A Blog by Jonathan Low

 

Jan 2, 2016

Can the 'Return Anything' Culture Survive?

An increasingly significant component of the essential ecommerce 'contract' between digital marketers and consumers is not just free shipping but free returns. Including shipping costs. In order to remain competitive, all retailers, whether electronic or physical, are forced to follow suit.

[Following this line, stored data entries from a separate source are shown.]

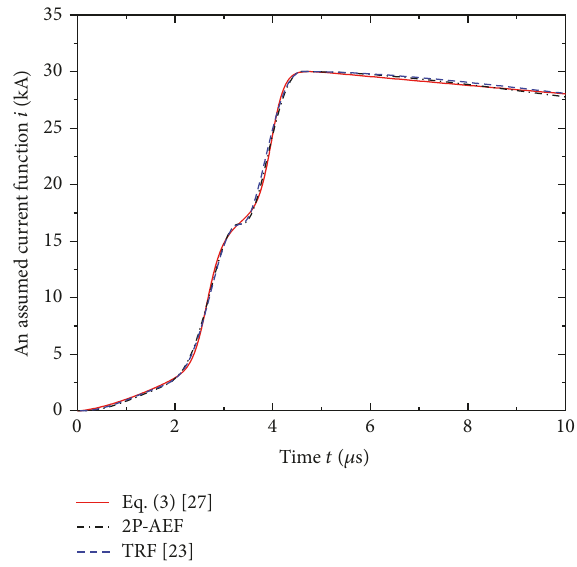
Figure 2: An assumed two-peaked current waveshape [27], TRF [23], and 2P-AEF(2,1,2).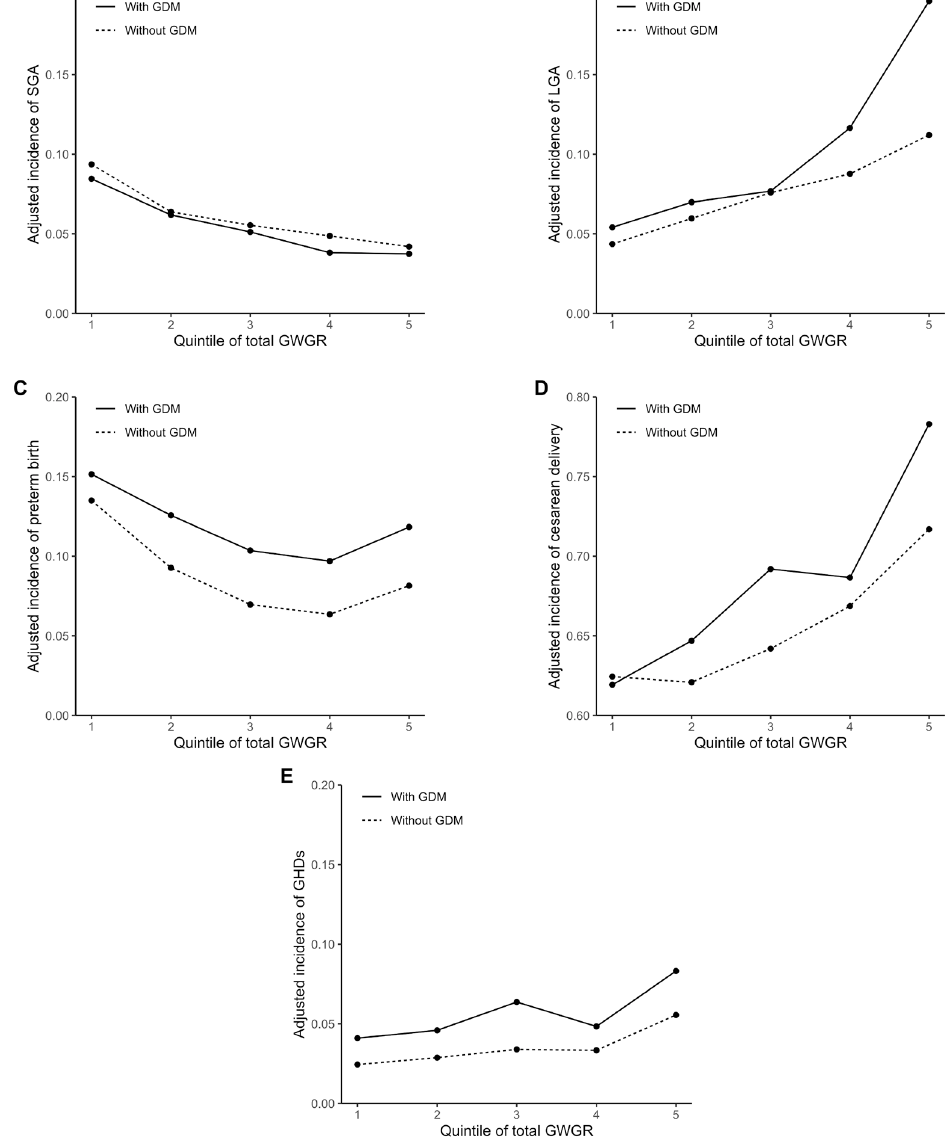
Figure 1. Adjusted incidences of perinatal outcomes with total GWGR: ( A ) adjusted incidence of small size for gestational age (SGA); ( B ) adjusted incidence of large size for gestational age (LGA); ( C ) adjusted incidence of preterm birth; ( D ) adjusted incidence of cesarean delivery; ( E ) and adjusted incidence of gestational hypertension disorders (GHDs). Participants were subdivided into five groups according to the quintile of total GWGR. The adjusted incidences of the perinatal outcomes were estimated by mixed-effects logistic regression with the pre-pregnancy BMI, maternal age, ethnicity, parity, conception mode, and smoking status adjusted and fixed, respectively, at 22.0 kg/m 2 , ≥ 35 and <40 years, Han ethnicity, multipara, natural conception, and nonsmoking, for both women with and without GDM (mean or most frequent category of the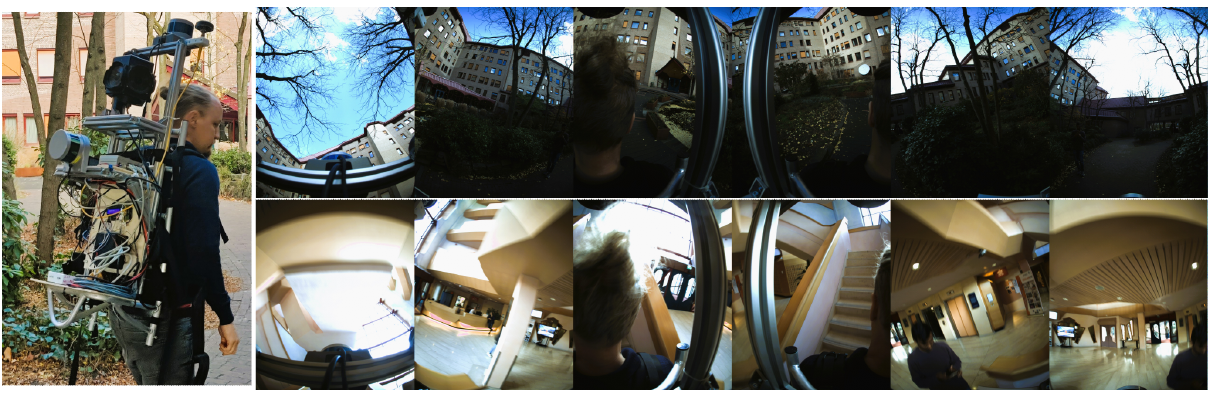
Figure 6: A panoramic Ladybug5+ camera mounted on a multi-sensor backpack system designed by the first author at the University of Twente (left). Images acquired with the Ladybug5+ camera array outdoors (top) and indoors (bottom) show an overlap and barrel distortion. Camera direction is up, right, front right, front left, left, back.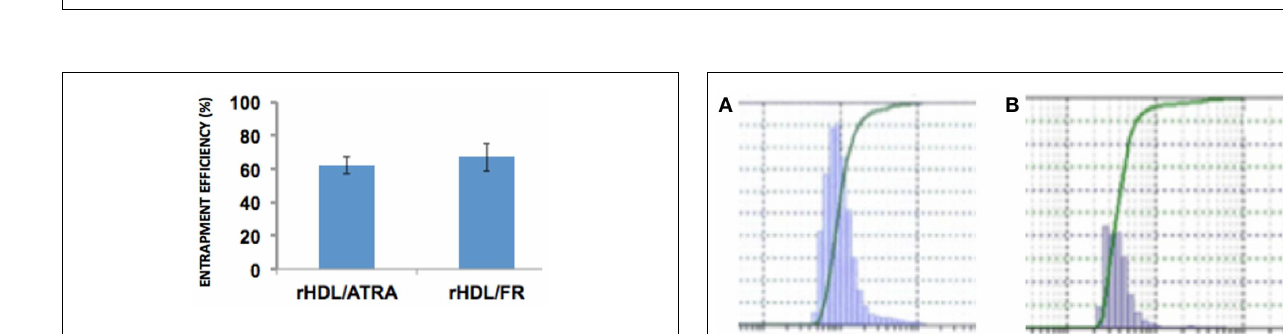
FIGURE 3 | Drug entrapment efficiency of rHDL/ATRA and rHDL/FR nanoparticles.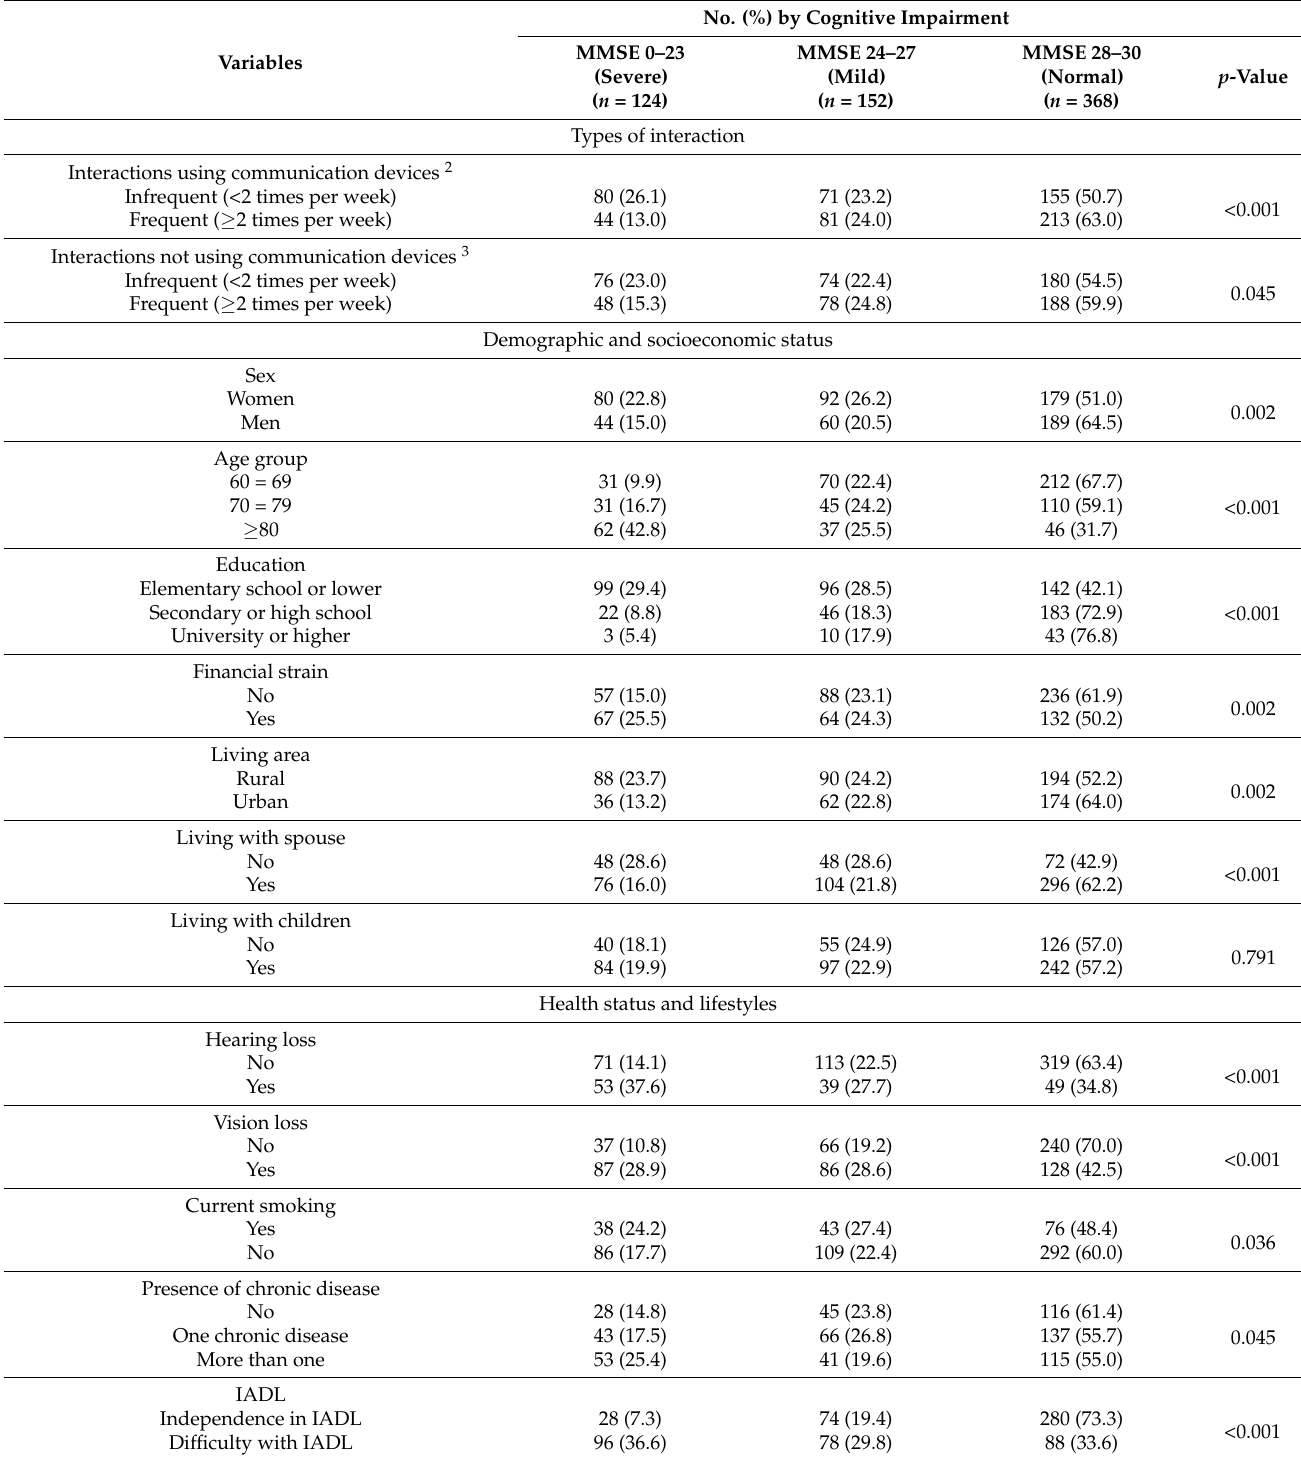
Table 2. Cognitive function levels according to types of interactions and the characteristics of participants 1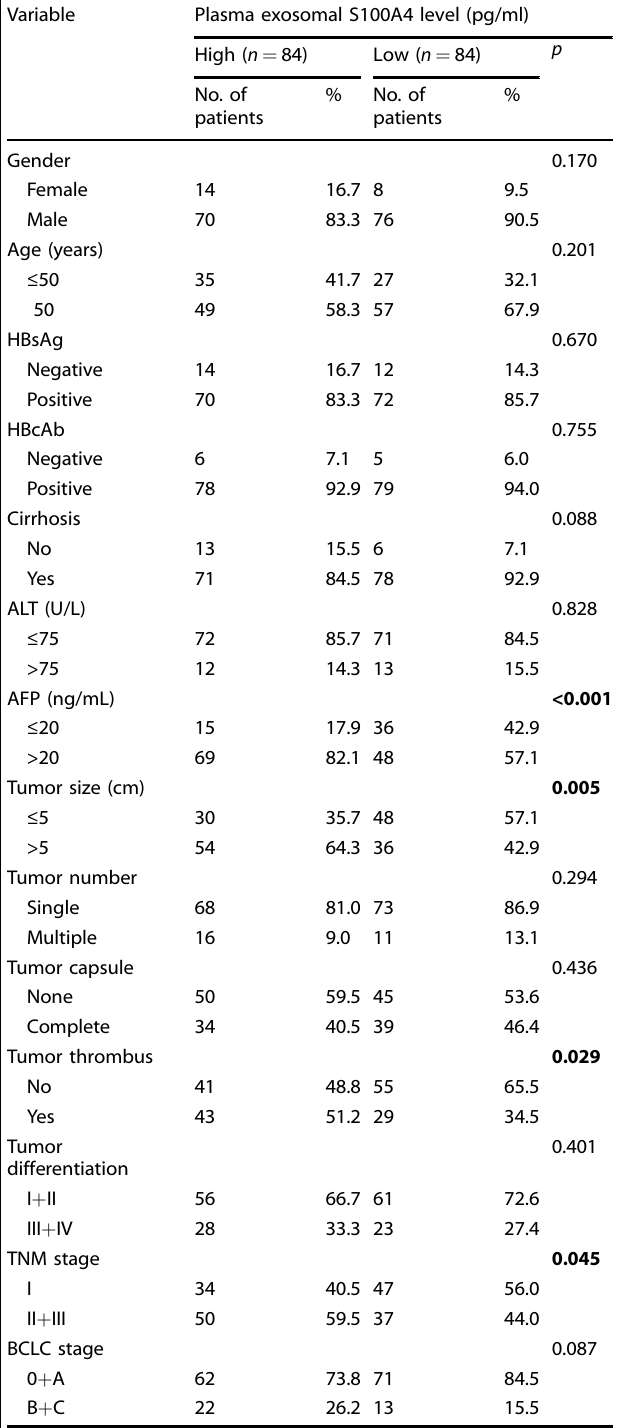
Table 1. Relationship between plasma exosomal S100A4 level and clinicopathologic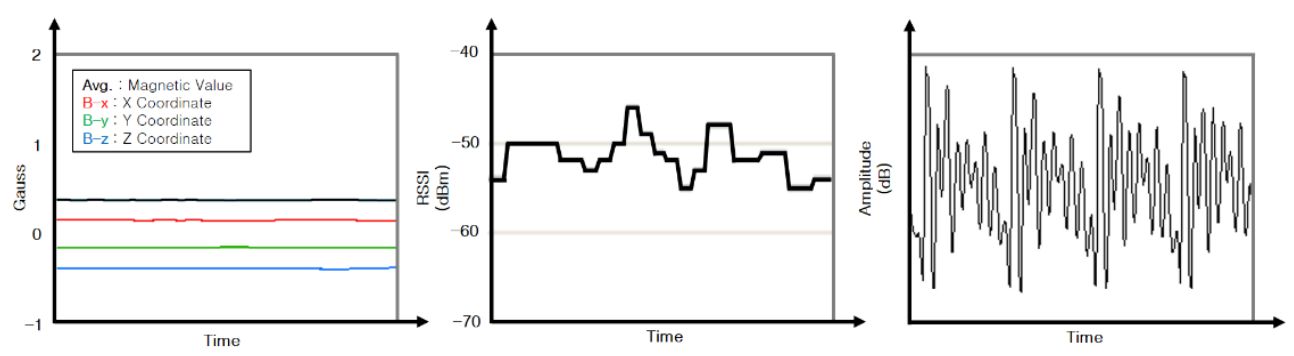
Figure 1. Measurement of geomagnetic field ( left ), wireless LAN ( middle ), and sound waves ( right ) according to time.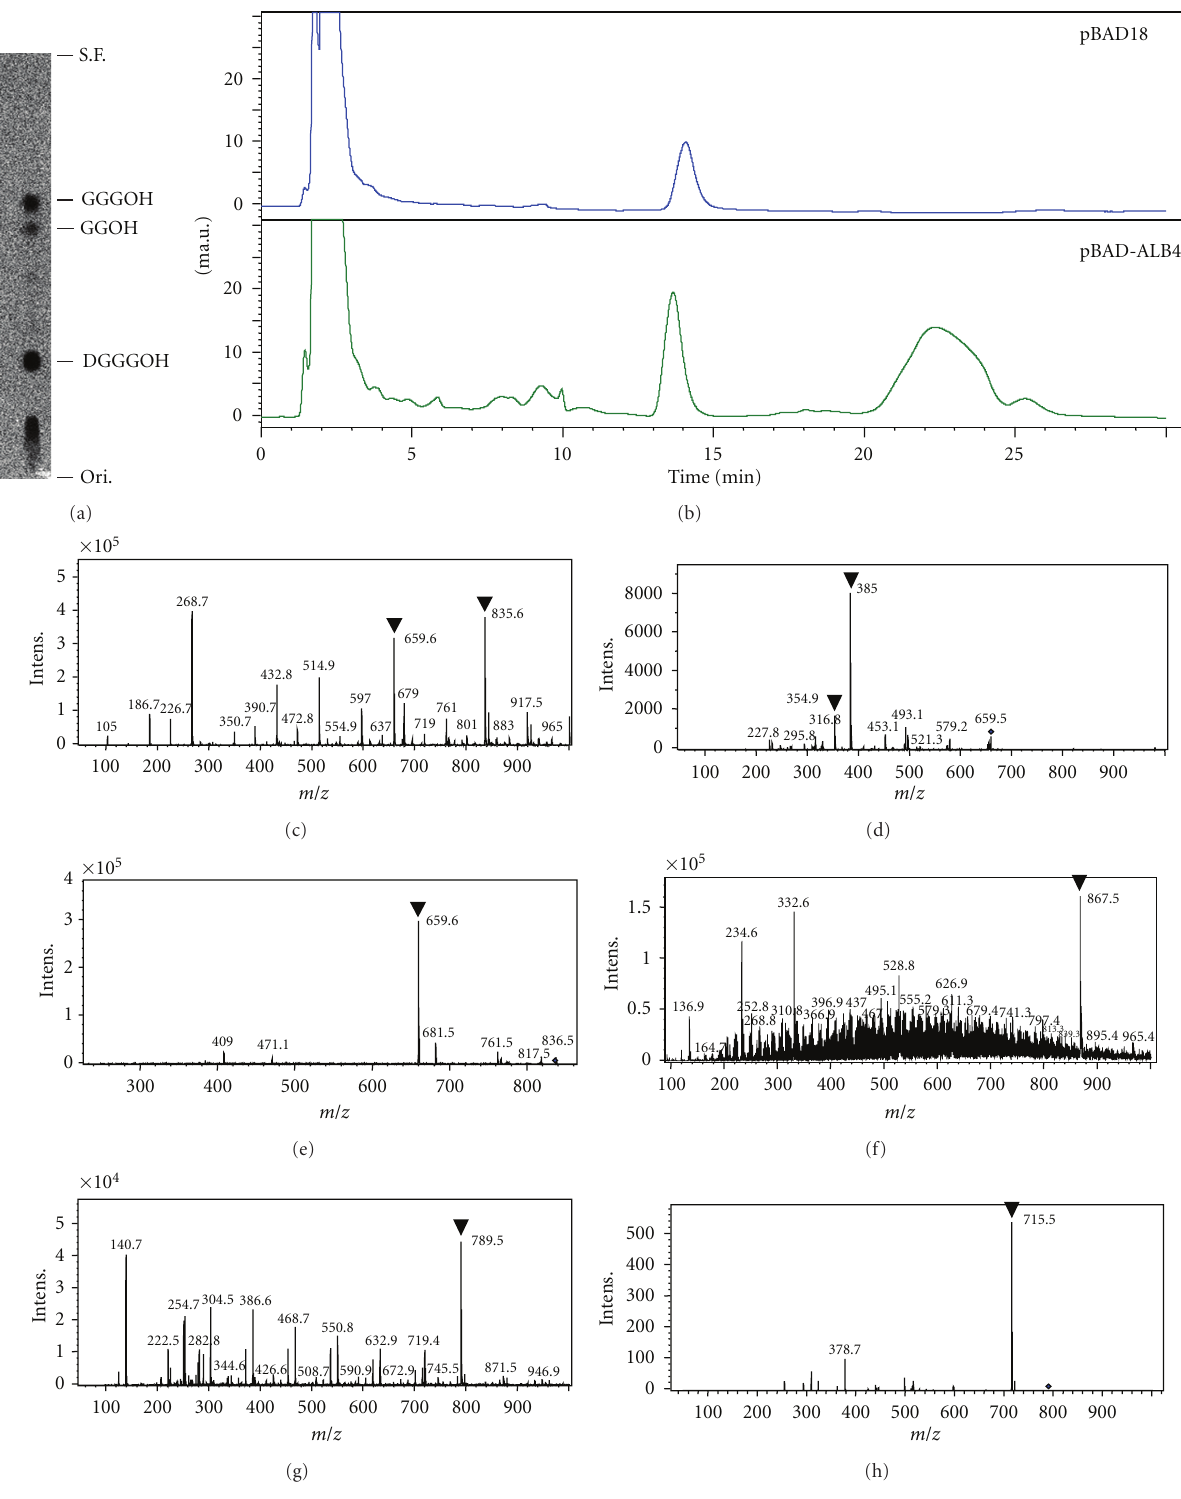
Figure 3: Radio-TLC and LC/ESI-MS analyses of the archaeal-type lipids synthesized in E. coli . (a) Crude extract from E. coli harboring pBAD-ALB4 was incubated with FPP, [ 14 C]IPP, and DHAP. Reversed-phase radio-TLC analysis of the products was performed after dephosphorylation. S.F., solvent front; Ori., origin. (b) LC profiles of lipids extracted from E. coli harboring pBAD-ALB4 (lower) or its parent plasmid, pBAD18 (upper). (c) Positive ESI-MS ion spectrum of a peak in (b) around 22 min. (d) and (e) MS/MS analyses of the ions in (c), with m/z of 659.6 and 835.6, respectively. (f) Positive ESI-MS ion spectrum of the LC peak corresponding with that analyzed in (c). Exclusively for this analysis, the elution bu ff er was changed from sodium based to potassium based. (g) Negative ESI-MS ion spectrum of a peak in (b) around 22min. (h) MS/MS analysis of the ion in (g), with an m/z of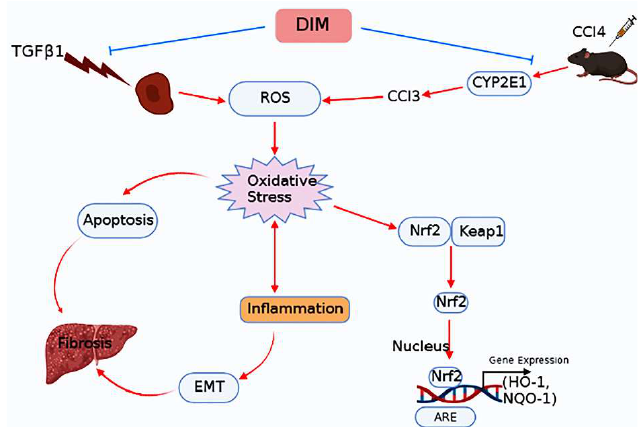
Figure 10. A schematic diagram showing molecular mechanisms involved in the protective effect of DIM against chronic liver injury by modulating ROS, oxidative stress, EMT, and fibrosis. In the figure, DIM inhibits TGF-β1-induced EMT by inhibiting intracellular ROS, oxidative stress, and apoptosis of heptocytes to prevent fibrosis, whereas DIM protects mice against CCl 4 -induced chronic liver injury by inhibiting ROS-mediated oxidative stress and Nrf2 cascade activation, thus reducing inflammation, EMT, and fibrosis.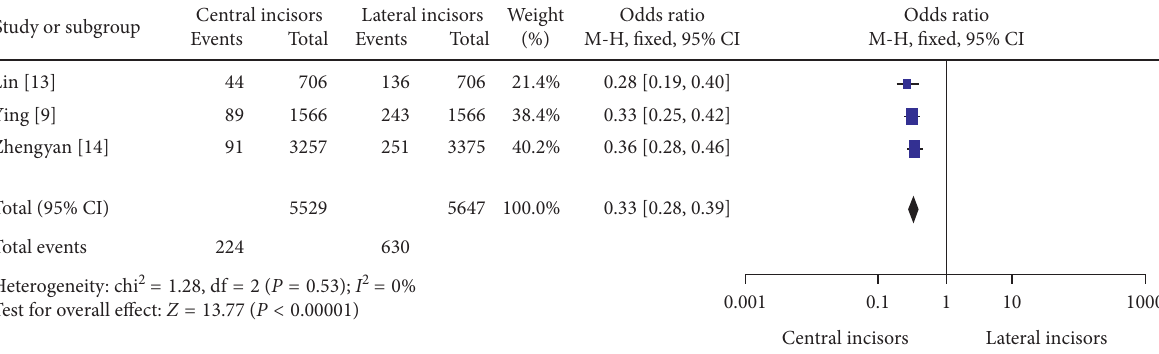
Figure 2: The evidence of Vertucci’s Type ΙΙΙ canal configurations between permanent mandibular central and lateral incisors in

From a rational financial perspective, it is not clear how many companies can continue to do this and remain in business. Will Amazon be the only company big enough to afford this approach? JL

Bourree Lam reports in The Atlantic:

Big and small online retailers offer not just free shipping on the front end, but covering the shipping costs on returns. A favorable return policy trumped even attractive prices when it came to online purchasing decisions. Returns will add up to some $260 billion this year. Of the 600 million packages delivered between Thanksgiving and Christmas, about 10 percent, or 62 million, are expected to be returned in January. Buy first, think later.
When I first moved to North America (Canada, in my case), one of the most astonishing things to me in Western retail culture was stores’ generous return policies. Though my parents still believe in buying only the things they really want (I’ve only seen them return defective items), after 20 years I’m fully a part of America’s returns-driven shopping culture: Buy first, think later, and always keep the tag and receipt.
Liberal return policies used to be rare in the middle of the 20th century—something that a few smaller retailers offered as a perk. With time, big-box retailers started to adopt the practice and it spread. Nowadays, many big and small online retailers, in an effort to remain competitive, offer not just free shipping on the front end, but generous return policies too, oftentimes covering the shipping costs on returns. One analysis from Granify, an online-retail consultancy, showed that a favorable return policy trumped even attractive prices when it came to online purchasing decisions.Just like everything else in retail, the impact of returns is much bigger during the holidays. The National Retail Federation estimates that returns will add up to some $260 billion this year. And according to Marketplace, of the 600 million packages delivered between Thanksgiving and Christmas, about 10 percent, or 62 million, are expected to be returned in January.Where do all these items go? Many shoppers might believe that they end up back on shelves, but most of the time they’re passed off to liquidators and resellers—or they’re thrown out, if that’s the cheapest option. The startup Optoro, as The New York Times reports, is handling returns for companies geared toward reselling returned products instead of creating waste. Optoro’s pitch is about reducing waste, but also about helping retailers recoup the cost of returned items by reselling them directly online.
It’s a good thing too, because it’s looking like the reach of return-anything culture will continue to spread. Holiday gifts are now fair game for Marie Kondo-inspired purges. And, perhaps the most extreme example: Target will  provide Target gift cards in exchange for gift cards from 600 other retailers, though customers will only receive 85 percent of the original card’s value.